* _WHAT TO DO_: Render every line of the items below as a numbered list, omitting any blank lines.

--- START ---

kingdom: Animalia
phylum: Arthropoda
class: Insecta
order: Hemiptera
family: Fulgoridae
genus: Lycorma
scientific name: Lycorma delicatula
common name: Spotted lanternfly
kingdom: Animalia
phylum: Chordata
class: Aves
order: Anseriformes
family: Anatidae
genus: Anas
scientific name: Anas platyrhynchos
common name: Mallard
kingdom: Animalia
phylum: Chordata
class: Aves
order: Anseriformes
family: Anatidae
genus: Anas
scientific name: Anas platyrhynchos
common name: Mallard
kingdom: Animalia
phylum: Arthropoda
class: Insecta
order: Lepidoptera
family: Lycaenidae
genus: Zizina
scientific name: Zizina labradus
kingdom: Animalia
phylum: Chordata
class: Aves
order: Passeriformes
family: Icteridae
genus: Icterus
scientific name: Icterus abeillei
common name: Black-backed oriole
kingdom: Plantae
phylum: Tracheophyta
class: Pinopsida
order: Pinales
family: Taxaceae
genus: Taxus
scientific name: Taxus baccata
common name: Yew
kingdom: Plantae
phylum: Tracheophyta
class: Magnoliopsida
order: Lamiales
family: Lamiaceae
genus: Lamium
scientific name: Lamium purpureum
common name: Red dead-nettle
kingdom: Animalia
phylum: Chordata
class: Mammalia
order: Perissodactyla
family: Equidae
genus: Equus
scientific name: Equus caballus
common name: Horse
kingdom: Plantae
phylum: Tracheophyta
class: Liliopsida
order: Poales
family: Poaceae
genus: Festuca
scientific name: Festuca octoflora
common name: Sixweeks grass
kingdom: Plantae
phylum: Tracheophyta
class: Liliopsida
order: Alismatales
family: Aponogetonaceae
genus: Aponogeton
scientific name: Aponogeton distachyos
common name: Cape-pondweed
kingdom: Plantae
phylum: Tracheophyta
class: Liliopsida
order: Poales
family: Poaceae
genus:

--- END ---

* _RIGHT ANSWER_:
1. kingdom: Animalia
2. phylum: Arthropoda
3. class: Insecta
4. order: Hemiptera
5. family: Fulgoridae
6. genus: Lycorma
7. scientific name: Lycorma delicatula
8. common name: Spotted lanternfly
9. kingdom: Animalia
10. phylum: Chordata
11. class: Aves
12. order: Anseriformes
13. family: Anatidae
14. genus: Anas
15. scientific name: Anas platyrhynchos
16. common name: Mallard
17. kingdom: Animalia
18. phylum: Chordata
19. class: Aves
20. order: Anseriformes
21. family: Anatidae
22. genus: Anas
23. scientific name: Anas platyrhynchos
24. common name: Mallard
25. kingdom: Animalia
26. phylum: Arthropoda
27. class: Insecta
28. order: Lepidoptera
29. family: Lycaenidae
30. genus: Zizina
31. scientific name: Zizina labradus
32. kingdom: Animalia
33. phylum: Chordata
34. class: Aves
35. order: Passeriformes
36. family: Icteridae
37. genus: Icterus
38. scientific name: Icterus abeillei
39. common name: Black-backed oriole
40. kingdom: Plantae
41. phylum: Tracheophyta
42. class: Pinopsida
43. order: Pinales
44. family: Taxaceae
45. genus: Taxus
46. scientific name: Taxus baccata
47. common name: Yew
48. kingdom: Plantae
49. phylum: Tracheophyta
50. class: Magnoliopsida
51. order: Lamiales
52. family: Lamiaceae
53. genus: Lamium
54. scientific name: Lamium purpureum
55. common name: Red dead-nettle
56. kingdom: Animalia
57. phylum: Chordata
58. class: Mammalia
59. order: Perissodactyla
60. family: Equidae
61. genus: Equus
62. scientific name: Equus caballus
63. common name: Horse
64. kingdom: Plantae
65. phylum: Tracheophyta
66. class: Liliopsida
67. order: Poales
68. family: Poaceae
69. genus: Festuca
70. scientific name: Festuca octoflora
71. common name: Sixweeks grass
72. kingdom: Plantae
73. phylum: Tracheophyta
74. class: Liliopsida
75. order: Alismatales
76. family: Aponogetonaceae
77. genus: Aponogeton
78. scientific name: Aponogeton distachyos
79. common name: Cape-pondweed
80. kingdom: Plantae
81. phylum: Tracheophyta
82. class: Liliopsida
83. order: Poales
84. family: Poaceae
85. genus:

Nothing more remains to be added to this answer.